• [Your instructions]: Please return each line of the material below that contains the word "miles".

• [Available data]:

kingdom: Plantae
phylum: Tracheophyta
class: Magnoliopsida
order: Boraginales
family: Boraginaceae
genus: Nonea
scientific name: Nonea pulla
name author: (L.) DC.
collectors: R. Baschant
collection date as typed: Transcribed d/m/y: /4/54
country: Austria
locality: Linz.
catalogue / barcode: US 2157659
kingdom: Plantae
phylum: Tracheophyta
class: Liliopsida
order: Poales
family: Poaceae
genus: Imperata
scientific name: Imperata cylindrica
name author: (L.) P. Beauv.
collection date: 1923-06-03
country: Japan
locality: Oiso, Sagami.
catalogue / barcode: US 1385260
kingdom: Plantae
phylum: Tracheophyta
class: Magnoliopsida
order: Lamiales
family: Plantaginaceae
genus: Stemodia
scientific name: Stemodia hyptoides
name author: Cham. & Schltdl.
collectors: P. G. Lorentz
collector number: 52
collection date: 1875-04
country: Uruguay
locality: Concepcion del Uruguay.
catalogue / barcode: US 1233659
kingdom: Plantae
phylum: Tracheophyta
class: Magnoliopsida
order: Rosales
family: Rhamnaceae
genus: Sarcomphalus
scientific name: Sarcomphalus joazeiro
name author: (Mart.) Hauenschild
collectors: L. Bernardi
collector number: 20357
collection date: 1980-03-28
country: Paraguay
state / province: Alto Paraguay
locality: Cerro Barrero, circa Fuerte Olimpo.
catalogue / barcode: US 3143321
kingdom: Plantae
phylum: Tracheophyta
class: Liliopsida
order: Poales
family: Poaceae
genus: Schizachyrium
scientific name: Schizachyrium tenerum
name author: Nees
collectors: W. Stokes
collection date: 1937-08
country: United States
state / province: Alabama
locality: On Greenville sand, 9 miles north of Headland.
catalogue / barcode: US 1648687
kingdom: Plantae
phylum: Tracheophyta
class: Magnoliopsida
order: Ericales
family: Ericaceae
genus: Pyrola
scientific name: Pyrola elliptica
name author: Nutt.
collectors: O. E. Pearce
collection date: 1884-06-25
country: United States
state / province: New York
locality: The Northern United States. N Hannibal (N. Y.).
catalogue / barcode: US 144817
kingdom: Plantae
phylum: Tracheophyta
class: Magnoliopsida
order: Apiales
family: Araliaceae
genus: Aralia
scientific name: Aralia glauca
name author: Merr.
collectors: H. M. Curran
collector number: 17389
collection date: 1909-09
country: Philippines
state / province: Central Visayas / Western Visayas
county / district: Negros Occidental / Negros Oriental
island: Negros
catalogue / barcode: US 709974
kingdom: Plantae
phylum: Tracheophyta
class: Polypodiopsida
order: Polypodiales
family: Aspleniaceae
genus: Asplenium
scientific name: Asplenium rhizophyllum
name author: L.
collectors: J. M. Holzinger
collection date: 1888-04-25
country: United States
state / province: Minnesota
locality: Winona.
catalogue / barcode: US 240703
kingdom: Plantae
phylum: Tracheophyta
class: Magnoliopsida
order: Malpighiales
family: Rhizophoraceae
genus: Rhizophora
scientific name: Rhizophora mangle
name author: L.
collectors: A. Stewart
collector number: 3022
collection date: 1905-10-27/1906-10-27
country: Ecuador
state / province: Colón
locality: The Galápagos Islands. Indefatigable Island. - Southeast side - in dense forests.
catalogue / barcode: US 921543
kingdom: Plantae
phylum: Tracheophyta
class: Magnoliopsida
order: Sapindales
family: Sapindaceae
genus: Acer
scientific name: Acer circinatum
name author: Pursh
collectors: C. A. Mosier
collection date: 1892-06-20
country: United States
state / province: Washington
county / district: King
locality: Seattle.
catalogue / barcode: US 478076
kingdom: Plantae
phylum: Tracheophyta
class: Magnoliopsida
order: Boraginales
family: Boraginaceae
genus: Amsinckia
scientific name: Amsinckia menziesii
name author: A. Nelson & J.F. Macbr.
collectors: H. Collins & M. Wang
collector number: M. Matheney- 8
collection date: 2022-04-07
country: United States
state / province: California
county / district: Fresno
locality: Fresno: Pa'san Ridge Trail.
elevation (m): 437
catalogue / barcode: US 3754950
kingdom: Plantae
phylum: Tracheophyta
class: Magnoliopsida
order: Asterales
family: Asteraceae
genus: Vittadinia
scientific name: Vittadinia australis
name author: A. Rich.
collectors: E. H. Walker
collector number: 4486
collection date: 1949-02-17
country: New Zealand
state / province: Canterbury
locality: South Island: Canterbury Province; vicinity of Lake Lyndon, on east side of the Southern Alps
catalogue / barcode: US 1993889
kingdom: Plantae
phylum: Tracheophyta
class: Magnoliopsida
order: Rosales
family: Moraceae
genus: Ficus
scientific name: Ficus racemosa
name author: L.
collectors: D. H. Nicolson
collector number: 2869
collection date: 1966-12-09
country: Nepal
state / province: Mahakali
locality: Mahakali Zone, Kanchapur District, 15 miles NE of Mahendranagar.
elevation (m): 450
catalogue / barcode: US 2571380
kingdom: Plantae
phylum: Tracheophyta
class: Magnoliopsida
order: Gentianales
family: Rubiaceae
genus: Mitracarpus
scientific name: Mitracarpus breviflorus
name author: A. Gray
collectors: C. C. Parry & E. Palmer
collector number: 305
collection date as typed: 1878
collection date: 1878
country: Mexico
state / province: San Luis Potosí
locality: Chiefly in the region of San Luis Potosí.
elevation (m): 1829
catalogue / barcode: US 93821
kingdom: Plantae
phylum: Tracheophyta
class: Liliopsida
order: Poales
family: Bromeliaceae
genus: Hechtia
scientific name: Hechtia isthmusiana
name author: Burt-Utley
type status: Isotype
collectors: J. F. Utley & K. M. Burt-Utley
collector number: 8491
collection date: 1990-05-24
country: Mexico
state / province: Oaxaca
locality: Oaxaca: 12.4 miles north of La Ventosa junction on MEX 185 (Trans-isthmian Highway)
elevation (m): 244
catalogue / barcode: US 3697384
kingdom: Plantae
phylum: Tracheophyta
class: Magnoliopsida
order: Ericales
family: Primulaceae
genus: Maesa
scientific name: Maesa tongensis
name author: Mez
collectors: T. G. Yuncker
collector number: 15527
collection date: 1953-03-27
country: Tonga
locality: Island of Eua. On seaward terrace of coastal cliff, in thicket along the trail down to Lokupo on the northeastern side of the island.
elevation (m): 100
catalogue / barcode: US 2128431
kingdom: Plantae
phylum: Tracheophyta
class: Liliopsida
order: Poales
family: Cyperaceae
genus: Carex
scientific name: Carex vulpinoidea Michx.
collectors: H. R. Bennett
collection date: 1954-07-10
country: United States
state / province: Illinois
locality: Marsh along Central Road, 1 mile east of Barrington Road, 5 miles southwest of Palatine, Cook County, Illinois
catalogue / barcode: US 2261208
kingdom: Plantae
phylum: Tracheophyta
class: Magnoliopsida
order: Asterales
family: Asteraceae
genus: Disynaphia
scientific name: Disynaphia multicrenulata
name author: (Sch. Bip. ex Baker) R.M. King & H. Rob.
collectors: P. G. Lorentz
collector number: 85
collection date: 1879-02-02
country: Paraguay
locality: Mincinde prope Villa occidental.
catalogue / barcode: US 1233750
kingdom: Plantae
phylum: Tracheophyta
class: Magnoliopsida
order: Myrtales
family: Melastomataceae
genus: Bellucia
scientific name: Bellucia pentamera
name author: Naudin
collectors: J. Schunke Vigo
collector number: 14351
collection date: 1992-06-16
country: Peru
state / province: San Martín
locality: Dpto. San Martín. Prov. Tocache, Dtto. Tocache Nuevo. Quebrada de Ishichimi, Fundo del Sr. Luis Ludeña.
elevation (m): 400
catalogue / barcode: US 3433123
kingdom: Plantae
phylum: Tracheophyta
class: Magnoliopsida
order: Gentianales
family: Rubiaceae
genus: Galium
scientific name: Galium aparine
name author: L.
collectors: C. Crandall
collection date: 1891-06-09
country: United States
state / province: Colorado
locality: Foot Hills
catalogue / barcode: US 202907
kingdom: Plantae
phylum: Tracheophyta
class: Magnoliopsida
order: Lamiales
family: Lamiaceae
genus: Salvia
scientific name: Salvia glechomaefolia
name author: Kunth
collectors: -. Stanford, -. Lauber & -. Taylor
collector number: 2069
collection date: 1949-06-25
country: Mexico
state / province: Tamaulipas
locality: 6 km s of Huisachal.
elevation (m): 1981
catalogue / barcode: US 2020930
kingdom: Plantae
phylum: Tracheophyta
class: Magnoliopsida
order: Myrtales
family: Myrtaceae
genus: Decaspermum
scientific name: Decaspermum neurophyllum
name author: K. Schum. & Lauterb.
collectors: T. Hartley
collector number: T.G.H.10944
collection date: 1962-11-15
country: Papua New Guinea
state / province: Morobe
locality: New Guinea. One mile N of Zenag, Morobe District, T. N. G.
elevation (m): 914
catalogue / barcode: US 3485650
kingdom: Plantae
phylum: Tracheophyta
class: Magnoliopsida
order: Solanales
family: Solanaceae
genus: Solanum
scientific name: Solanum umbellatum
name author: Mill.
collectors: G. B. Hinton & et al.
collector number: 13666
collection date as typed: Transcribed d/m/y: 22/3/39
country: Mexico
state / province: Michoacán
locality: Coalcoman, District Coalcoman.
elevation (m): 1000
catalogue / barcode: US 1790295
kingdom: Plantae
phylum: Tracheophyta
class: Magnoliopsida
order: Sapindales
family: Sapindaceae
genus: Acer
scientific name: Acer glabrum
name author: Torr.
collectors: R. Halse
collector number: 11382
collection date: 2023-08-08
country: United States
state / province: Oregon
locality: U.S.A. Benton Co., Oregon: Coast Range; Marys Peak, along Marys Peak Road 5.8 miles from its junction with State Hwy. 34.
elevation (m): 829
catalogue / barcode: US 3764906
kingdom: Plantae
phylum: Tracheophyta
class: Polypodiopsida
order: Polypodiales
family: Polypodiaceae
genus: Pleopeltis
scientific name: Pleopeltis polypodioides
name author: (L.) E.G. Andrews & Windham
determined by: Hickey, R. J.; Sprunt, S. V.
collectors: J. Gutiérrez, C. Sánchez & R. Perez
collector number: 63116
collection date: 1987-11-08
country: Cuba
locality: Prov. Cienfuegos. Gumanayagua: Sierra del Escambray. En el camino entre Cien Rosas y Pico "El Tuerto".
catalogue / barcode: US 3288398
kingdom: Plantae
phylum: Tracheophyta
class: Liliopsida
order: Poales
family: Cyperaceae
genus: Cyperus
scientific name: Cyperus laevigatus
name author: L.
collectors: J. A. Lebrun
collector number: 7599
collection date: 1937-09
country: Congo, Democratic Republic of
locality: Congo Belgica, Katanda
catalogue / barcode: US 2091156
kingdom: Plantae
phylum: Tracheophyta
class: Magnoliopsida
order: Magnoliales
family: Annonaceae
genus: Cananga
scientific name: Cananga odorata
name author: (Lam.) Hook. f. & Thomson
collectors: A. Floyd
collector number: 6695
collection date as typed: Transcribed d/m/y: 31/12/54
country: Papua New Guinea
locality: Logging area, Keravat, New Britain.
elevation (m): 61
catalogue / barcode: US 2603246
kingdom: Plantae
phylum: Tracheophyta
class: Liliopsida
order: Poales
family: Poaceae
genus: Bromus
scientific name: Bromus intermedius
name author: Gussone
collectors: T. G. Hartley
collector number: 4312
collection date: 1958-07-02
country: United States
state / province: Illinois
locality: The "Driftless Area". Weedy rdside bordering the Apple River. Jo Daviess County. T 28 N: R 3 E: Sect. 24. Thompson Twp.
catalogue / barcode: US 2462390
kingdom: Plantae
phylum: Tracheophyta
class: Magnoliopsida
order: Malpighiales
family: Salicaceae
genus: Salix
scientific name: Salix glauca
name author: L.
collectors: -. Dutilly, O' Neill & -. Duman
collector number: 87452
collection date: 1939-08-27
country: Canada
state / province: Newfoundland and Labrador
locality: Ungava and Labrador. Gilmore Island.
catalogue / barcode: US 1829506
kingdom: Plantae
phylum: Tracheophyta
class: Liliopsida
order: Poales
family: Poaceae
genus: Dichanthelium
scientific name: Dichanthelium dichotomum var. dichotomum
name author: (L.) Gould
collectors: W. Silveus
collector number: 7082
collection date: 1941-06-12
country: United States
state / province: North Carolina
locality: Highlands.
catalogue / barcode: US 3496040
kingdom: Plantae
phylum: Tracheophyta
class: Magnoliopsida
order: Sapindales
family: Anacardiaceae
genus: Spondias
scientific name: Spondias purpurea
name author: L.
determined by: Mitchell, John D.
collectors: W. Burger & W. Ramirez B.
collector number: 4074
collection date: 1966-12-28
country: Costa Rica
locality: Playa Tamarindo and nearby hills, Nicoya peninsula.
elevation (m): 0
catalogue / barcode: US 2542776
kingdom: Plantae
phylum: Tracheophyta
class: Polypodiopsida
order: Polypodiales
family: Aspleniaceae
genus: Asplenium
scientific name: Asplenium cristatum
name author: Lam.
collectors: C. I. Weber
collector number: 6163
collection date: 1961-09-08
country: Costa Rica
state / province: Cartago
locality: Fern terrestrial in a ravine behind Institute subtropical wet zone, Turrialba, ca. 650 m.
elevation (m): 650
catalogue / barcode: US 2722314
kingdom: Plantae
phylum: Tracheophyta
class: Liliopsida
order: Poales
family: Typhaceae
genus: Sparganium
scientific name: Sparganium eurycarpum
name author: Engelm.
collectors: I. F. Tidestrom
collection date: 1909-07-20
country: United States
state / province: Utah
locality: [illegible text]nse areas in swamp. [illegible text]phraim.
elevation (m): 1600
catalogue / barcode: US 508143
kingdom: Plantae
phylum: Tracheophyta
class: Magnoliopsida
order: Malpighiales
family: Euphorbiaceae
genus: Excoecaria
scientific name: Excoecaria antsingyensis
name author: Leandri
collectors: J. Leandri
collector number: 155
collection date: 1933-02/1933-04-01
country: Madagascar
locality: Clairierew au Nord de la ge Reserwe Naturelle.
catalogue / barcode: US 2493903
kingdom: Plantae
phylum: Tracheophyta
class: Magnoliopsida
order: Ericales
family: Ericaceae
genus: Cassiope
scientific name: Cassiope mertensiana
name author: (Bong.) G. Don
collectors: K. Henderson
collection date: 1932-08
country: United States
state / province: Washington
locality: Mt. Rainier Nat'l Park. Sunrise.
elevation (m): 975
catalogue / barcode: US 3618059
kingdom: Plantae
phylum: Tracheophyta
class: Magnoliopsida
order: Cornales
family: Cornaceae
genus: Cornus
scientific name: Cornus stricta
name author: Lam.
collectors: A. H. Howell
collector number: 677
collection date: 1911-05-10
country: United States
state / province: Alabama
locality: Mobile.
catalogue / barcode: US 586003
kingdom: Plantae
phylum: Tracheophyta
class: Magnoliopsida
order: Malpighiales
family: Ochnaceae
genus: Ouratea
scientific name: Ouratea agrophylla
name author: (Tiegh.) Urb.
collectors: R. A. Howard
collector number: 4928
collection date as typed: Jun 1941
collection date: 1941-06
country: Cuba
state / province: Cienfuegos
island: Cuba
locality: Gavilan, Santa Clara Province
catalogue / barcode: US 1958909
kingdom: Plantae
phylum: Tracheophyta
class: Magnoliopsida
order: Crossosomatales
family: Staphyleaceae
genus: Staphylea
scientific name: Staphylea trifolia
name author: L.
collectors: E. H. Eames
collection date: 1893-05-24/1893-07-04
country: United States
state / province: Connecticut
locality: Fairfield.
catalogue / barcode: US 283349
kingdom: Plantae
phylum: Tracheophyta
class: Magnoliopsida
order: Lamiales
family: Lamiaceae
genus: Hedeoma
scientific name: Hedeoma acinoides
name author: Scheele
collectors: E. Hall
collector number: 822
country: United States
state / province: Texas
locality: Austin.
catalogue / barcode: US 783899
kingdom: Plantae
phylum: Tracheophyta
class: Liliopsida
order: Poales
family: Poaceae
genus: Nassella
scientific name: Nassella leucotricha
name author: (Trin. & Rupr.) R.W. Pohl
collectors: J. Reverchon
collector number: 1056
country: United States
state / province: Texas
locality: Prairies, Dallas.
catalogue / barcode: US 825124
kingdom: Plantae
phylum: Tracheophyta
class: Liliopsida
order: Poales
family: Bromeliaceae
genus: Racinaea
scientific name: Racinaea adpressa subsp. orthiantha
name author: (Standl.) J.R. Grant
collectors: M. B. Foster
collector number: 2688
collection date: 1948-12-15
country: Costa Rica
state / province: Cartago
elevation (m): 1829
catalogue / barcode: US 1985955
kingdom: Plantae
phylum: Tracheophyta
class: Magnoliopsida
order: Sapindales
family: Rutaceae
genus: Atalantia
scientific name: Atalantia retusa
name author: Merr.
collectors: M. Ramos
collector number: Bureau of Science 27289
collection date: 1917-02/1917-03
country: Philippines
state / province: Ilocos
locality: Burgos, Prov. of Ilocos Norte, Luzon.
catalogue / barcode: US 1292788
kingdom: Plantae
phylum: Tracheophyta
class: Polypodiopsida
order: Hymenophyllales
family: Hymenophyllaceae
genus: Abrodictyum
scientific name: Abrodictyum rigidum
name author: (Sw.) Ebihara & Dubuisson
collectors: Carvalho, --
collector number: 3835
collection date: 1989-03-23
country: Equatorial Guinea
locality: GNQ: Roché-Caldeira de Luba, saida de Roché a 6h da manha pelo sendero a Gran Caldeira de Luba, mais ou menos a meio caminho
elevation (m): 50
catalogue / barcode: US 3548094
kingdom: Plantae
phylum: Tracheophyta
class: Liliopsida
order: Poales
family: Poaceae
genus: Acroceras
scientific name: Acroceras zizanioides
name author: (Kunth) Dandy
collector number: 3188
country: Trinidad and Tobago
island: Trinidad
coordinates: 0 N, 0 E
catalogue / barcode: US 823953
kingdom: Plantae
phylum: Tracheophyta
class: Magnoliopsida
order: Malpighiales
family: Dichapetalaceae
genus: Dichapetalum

• [Solution for this task]:
locality: On Greenville sand, 9 miles north of Headland.
locality: Mahakali Zone, Kanchapur District, 15 miles NE of Mahendranagar.
locality: Oaxaca: 12.4 miles north of La Ventosa junction on MEX 185 (Trans-isthmian Highway)
locality: Marsh along Central Road, 1 mile east of Barrington Road, 5 miles southwest of Palatine, Cook County, Illinois
locality: U.S.A. Benton Co., Oregon: Coast Range; Marys Peak, along Marys Peak Road 5.8 miles from its junction with State Hwy. 34.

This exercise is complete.